The court rejected the Respondent’s submission that no order could be made because it was impossible to restore the parties to their prior positions. It reasoned that the court’s primary concern is restoring the Company’s position, and that full restoration of the counterparty’s position is not required.
On the preference claim under section 239, the court found that the liquidator faced significant hurdles. The preference was given outside the six-month period applicable to non-connected persons, and Respondent was not a connected person. The liquidator’s attempt to establish Plaintiff as a connected person via shadow director status was rejected on statutory interpretation and precedent grounds, as the directors were not accustomed to act on Plaintiff’s directions collectively.

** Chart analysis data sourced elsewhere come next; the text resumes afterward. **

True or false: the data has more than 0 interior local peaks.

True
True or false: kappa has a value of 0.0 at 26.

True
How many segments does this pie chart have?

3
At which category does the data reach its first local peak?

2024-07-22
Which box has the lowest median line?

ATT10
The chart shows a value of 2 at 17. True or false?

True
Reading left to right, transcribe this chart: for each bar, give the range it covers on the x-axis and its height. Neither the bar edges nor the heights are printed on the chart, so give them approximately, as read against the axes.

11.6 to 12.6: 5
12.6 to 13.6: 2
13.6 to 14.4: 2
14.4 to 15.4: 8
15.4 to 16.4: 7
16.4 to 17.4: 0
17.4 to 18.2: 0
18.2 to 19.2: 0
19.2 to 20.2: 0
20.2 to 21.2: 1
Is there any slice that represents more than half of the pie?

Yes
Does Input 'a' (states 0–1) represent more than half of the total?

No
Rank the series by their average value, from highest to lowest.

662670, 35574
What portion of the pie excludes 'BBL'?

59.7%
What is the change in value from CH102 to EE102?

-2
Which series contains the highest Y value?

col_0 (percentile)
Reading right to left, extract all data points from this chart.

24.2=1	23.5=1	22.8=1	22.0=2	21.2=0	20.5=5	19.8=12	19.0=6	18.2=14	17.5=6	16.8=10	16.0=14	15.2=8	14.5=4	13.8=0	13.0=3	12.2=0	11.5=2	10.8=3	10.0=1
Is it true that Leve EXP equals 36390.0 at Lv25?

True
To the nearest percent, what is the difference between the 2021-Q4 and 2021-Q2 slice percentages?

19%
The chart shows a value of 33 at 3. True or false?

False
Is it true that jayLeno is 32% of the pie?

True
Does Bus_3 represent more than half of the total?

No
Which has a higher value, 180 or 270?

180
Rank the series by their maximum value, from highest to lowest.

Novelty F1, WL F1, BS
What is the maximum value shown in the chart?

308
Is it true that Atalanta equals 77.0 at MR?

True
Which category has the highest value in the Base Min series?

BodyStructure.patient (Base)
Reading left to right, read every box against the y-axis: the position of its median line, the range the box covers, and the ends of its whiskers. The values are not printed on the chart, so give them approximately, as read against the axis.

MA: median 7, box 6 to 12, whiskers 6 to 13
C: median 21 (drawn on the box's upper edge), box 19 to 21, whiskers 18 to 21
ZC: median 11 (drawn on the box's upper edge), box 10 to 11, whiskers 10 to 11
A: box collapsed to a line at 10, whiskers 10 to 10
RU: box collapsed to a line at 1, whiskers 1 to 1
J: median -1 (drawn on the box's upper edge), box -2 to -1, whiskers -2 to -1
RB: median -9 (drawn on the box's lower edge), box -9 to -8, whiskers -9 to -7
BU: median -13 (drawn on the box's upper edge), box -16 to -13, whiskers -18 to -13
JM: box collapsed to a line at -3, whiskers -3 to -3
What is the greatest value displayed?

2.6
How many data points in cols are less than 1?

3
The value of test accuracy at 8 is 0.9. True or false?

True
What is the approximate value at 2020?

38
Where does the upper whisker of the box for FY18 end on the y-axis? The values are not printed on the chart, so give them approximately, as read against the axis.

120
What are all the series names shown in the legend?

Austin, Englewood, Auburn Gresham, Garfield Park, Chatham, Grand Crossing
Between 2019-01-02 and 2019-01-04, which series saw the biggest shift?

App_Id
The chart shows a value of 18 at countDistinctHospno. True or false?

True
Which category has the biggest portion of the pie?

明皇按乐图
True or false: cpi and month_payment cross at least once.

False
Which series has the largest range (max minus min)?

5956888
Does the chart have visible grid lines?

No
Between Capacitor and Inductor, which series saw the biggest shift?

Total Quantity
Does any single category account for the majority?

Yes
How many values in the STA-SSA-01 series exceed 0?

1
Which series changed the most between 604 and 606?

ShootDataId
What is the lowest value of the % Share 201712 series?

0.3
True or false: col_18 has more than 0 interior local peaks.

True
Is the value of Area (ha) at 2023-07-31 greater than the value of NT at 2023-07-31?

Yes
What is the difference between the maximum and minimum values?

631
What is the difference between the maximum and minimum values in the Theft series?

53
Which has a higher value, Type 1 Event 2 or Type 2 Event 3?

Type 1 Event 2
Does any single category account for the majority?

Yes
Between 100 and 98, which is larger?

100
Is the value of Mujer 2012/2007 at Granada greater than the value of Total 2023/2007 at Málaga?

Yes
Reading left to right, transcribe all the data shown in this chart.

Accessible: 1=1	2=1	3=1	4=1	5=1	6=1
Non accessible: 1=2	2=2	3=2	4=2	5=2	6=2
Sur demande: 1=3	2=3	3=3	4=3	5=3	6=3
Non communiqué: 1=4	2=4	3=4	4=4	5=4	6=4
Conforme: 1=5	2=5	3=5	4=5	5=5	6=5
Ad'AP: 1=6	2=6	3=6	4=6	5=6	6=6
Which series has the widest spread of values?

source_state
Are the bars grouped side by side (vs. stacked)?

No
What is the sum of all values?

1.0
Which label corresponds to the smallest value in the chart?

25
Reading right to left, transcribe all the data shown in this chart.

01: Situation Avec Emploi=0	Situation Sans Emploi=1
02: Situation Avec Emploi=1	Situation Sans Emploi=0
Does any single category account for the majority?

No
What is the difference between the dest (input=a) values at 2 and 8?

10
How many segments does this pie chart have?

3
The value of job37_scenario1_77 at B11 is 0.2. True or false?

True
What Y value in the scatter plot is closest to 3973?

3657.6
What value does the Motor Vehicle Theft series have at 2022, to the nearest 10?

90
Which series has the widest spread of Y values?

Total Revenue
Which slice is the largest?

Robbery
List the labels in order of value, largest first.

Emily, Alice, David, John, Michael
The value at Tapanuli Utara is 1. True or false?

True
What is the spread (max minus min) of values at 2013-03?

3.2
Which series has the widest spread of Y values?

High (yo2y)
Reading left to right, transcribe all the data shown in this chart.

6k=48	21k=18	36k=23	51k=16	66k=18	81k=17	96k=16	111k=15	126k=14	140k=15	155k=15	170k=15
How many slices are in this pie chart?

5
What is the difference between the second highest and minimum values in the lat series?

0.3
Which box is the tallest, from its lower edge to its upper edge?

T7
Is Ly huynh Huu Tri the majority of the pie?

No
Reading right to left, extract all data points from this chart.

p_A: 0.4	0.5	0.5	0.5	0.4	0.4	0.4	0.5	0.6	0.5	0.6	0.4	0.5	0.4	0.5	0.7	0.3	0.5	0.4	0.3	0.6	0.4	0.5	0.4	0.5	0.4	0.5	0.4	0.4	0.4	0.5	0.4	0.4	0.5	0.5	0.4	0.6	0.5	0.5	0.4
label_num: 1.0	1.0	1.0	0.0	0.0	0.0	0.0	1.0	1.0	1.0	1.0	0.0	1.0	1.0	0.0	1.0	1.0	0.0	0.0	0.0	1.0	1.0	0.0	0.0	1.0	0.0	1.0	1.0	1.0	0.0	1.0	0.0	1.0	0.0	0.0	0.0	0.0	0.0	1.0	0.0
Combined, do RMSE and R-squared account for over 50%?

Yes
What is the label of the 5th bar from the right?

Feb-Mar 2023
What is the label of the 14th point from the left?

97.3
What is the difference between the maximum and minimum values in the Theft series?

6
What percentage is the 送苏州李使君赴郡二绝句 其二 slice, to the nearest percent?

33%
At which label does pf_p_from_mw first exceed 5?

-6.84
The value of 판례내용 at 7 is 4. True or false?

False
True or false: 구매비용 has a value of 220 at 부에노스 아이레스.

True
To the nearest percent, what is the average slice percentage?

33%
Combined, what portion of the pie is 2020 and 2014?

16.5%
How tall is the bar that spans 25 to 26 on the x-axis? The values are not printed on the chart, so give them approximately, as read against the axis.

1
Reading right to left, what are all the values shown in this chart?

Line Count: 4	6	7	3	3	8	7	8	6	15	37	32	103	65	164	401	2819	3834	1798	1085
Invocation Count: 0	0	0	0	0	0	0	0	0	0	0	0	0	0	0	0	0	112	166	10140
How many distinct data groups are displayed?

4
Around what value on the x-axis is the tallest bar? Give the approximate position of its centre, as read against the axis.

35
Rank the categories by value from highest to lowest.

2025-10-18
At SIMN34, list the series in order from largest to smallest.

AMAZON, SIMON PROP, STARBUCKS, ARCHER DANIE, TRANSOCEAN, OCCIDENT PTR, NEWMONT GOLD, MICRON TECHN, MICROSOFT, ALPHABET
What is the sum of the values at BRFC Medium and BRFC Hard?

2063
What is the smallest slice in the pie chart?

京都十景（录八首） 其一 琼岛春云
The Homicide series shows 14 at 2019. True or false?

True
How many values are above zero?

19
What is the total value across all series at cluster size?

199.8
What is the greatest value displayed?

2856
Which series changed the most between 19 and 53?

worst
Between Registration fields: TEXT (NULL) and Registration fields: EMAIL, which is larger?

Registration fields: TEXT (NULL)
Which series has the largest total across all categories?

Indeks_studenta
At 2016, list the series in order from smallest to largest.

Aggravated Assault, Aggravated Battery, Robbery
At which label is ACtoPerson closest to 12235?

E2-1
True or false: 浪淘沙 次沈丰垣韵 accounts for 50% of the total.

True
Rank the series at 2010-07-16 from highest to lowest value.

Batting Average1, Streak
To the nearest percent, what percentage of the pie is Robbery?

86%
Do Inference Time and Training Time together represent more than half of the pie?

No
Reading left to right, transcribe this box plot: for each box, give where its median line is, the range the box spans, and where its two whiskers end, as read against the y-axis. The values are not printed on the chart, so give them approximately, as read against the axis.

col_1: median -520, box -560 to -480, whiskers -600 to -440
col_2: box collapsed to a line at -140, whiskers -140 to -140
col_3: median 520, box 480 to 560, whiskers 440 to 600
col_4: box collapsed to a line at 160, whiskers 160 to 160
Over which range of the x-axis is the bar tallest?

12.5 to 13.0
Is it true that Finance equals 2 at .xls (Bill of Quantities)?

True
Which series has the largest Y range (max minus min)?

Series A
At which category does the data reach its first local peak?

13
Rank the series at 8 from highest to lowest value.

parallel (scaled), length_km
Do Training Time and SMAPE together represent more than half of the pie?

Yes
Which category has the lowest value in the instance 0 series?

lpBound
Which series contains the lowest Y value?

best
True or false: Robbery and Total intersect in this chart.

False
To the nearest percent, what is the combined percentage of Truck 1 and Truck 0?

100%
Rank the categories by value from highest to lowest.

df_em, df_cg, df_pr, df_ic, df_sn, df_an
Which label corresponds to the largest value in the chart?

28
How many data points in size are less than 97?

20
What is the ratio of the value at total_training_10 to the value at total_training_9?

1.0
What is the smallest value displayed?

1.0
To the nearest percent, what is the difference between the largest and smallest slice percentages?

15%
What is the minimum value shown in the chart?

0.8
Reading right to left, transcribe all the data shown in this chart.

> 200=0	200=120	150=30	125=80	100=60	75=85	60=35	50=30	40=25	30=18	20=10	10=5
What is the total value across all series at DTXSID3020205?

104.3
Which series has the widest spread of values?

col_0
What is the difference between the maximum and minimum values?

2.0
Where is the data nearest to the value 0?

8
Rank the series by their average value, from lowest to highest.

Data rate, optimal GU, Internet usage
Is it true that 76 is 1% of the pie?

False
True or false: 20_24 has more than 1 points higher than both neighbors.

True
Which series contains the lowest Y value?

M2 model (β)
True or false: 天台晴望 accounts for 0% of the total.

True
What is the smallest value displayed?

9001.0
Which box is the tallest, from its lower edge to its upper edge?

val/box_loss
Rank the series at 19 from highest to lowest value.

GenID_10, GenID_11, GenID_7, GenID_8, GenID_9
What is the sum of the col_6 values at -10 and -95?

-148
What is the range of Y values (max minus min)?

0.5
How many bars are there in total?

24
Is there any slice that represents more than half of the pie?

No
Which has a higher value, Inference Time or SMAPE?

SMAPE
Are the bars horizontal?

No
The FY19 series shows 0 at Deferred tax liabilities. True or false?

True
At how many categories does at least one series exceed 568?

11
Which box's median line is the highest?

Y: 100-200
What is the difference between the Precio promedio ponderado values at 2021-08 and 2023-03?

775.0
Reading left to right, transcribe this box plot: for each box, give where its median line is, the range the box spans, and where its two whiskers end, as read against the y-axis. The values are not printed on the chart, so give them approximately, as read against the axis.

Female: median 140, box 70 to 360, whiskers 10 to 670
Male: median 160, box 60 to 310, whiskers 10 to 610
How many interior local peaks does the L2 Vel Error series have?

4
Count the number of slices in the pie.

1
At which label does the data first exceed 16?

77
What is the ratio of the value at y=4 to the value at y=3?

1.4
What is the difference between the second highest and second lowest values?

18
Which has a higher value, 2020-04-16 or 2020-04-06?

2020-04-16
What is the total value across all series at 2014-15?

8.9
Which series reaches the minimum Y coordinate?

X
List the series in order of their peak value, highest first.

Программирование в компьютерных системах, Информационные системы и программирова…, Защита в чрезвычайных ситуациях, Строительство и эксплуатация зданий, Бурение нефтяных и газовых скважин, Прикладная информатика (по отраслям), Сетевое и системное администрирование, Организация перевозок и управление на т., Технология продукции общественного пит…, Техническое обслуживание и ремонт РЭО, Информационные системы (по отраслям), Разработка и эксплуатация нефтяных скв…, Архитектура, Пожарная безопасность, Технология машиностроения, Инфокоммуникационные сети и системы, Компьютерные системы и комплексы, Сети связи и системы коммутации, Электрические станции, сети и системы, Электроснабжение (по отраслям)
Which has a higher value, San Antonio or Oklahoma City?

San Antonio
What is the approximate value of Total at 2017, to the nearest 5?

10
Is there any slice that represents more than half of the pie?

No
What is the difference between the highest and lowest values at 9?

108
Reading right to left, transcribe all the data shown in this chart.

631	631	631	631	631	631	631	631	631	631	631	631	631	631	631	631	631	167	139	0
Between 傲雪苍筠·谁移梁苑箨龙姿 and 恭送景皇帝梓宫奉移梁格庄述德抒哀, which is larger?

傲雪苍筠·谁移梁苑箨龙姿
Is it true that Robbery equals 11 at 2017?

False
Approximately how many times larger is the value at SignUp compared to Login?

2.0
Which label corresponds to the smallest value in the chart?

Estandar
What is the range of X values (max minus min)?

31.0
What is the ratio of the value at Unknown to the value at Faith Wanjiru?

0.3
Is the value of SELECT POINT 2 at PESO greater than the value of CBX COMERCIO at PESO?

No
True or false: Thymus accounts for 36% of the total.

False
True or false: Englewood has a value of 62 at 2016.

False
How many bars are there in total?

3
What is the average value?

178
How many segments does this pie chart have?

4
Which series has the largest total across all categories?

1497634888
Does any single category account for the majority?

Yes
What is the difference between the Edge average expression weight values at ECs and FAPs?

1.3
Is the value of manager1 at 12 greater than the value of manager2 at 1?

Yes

Consequently, the court concluded that the liquidator’s preference claim under section 239 had no real prospect of success and should not proceed to trial.
Holding and Implications
The court allowed the liquidator’s claim under section 238 to proceed, finding that there is a real prospect of success on the claim that the 2000 compromise constituted a transaction at an undervalue. The court emphasized that the liquidator is entitled to pursue evidence and argument on whether the transaction was necessary and beneficial to the Company and whether the statutory defence applies.
The court dismissed the liquidator’s alternative claim under section 239 that the covenant and charge constituted a preference, as it was time-barred and the Respondent was not connected to the Company.
The decision does not establish new precedent but clarifies the application of sections 238 and 239 of the Insolvency Act 1986 in the context of complex corporate disputes involving undervalue transactions and preferences, particularly with regard to the interpretation of "shadow director" and the court’s discretion in making restoration orders.